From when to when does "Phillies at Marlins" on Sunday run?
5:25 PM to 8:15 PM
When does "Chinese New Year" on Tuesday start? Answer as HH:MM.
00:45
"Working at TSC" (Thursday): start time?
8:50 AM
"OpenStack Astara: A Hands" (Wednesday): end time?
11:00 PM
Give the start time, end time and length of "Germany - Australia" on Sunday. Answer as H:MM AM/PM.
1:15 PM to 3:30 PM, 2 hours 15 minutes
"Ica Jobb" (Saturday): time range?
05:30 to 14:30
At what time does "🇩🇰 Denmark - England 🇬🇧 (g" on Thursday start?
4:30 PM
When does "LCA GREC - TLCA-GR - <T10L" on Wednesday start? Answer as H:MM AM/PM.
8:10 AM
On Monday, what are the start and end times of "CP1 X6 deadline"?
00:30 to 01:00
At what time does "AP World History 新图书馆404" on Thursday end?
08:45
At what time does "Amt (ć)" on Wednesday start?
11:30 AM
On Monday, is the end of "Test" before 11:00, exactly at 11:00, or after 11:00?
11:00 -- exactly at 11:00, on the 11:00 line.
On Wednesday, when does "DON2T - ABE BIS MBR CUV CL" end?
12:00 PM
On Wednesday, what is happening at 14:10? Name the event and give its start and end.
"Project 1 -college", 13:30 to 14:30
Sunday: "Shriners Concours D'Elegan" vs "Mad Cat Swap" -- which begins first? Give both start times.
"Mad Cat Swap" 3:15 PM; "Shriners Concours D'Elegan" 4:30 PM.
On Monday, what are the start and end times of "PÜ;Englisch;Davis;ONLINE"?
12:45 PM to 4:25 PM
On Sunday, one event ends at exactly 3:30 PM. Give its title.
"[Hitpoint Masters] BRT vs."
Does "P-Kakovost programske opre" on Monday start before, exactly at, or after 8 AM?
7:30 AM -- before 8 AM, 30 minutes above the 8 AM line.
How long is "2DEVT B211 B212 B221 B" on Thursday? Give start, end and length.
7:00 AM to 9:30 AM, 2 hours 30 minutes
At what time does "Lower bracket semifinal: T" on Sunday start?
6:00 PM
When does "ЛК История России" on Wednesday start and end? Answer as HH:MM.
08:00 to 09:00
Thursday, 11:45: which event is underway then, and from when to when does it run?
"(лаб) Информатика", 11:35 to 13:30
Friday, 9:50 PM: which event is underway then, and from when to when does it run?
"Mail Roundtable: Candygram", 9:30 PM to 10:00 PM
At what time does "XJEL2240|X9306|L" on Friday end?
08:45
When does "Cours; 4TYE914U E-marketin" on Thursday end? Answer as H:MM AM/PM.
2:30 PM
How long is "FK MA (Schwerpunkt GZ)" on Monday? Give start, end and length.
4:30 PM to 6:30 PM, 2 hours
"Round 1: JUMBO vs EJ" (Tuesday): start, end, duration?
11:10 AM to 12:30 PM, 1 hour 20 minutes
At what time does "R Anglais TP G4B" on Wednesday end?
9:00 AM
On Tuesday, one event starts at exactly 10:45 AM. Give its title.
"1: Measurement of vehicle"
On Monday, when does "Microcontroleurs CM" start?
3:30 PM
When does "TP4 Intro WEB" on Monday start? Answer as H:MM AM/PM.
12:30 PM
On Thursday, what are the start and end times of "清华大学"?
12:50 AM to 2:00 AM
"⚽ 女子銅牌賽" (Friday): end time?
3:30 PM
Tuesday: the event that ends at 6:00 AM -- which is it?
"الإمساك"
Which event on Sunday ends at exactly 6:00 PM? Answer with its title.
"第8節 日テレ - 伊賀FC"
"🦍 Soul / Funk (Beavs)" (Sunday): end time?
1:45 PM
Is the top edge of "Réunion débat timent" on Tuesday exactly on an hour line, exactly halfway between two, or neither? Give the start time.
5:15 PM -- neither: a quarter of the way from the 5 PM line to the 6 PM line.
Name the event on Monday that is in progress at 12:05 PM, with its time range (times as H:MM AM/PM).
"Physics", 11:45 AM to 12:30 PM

**Description of the task**
Could you format the lines from the one containing "(Friday): end time?" through the end of the records, both included, as a Markdown table with columns Row and Line, leaving out any blank lines?

**Solution to the problem**
| Row | Line |
|---|---|
| 1 | "⚽ 女子銅牌賽" (Friday): end time? |
| 2 | 3:30 PM |
| 3 | Tuesday: the event that ends at 6:00 AM -- which is it? |
| 4 | "الإمساك" |
| 5 | Which event on Sunday ends at exactly 6:00 PM? Answer with its title. |
| 6 | "第8節 日テレ - 伊賀FC" |
| 7 | "🦍 Soul / Funk (Beavs)" (Sunday): end time? |
| 8 | 1:45 PM |
| 9 | Is the top edge of "Réunion débat timent" on Tuesday exactly on an hour line, exactly halfway between two, or neither? Give the start time. |
| 10 | 5:15 PM -- neither: a quarter of the way from the 5 PM line to the 6 PM line. |
| 11 | Name the event on Monday that is in progress at 12:05 PM, with its time range (times as H:MM AM/PM). |
| 12 | "Physics", 11:45 AM to 12:30 PM |